◆ WHAT IS NEEDED
Your output must consist of the records printed verbatim, with the pictures excluded.

(SOURCE RECORDS begins)

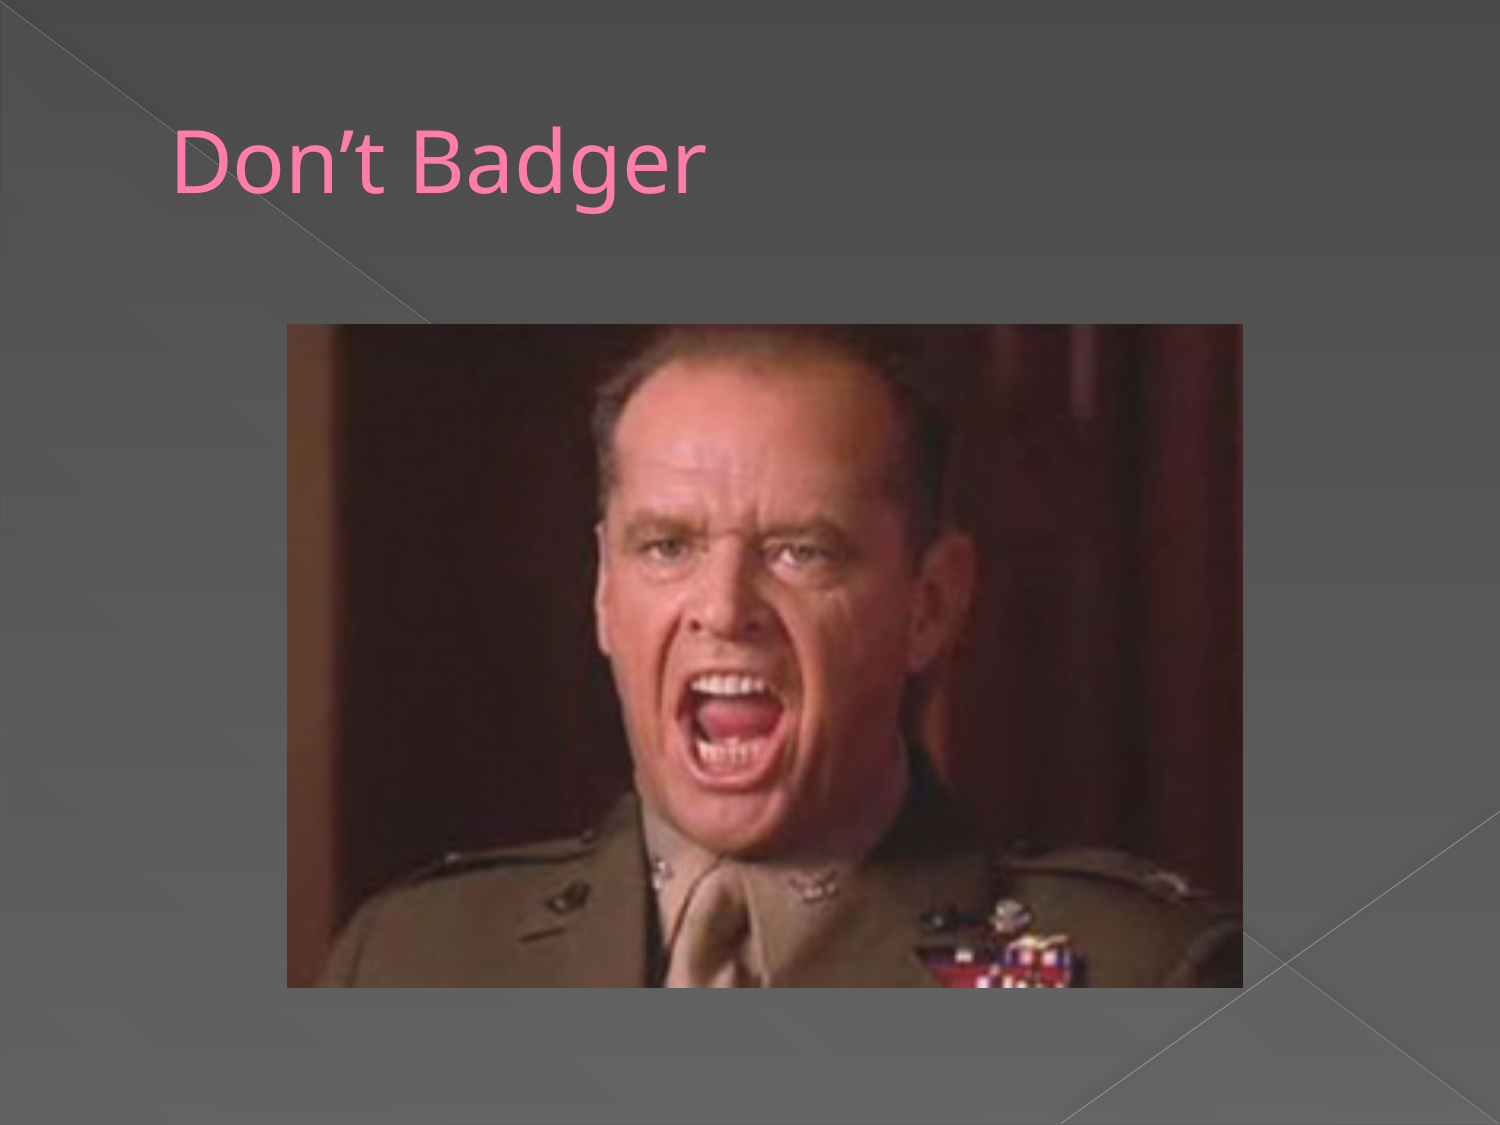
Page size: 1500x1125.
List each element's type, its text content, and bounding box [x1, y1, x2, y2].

picture [287, 324, 1244, 988]
title Don’t Badger [75, 43, 1425, 274]
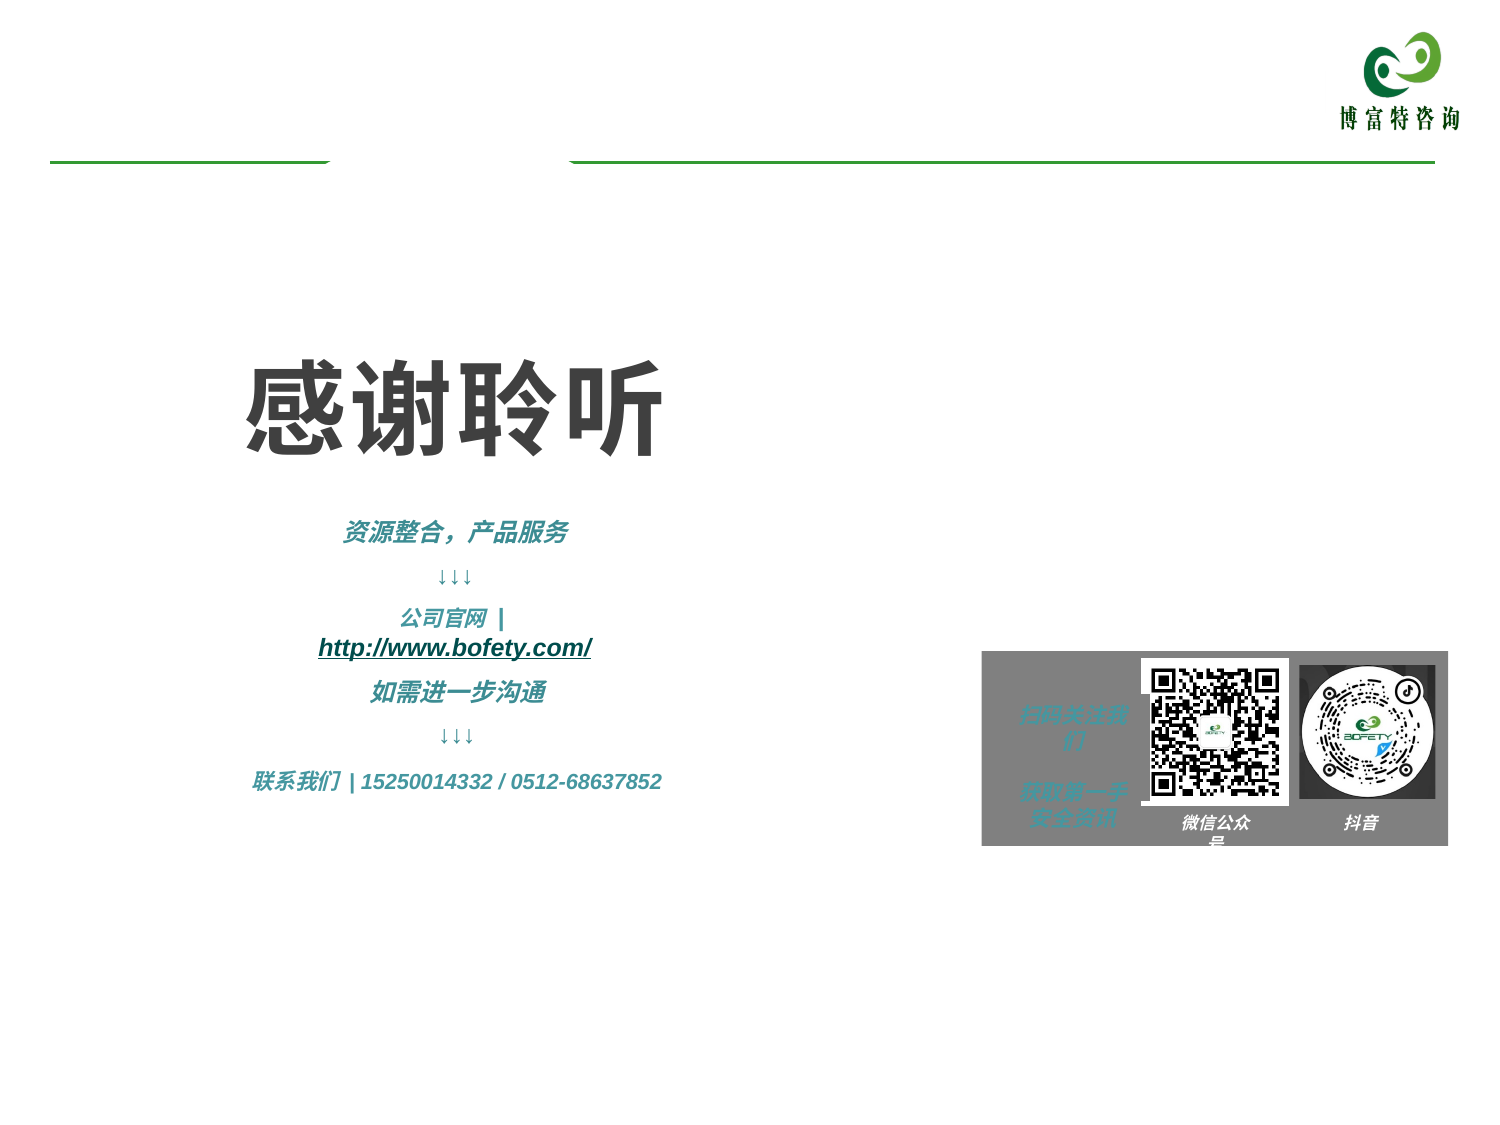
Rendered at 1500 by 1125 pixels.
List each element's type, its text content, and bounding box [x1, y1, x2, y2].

(SOURCE RECORDS ends)

◆ RESULT OF THE EXERCISE
Page size: 1500x1125.
List each element's type, its text content, and bounding box [x1, y1, x2, y2].

picture [287, 324, 1244, 988]
title Don’t Badger [75, 43, 1425, 274]
Rendered at 1500 by 1125 pixels.
List each element's type, its text content, and bounding box [x1, y1, x2, y2].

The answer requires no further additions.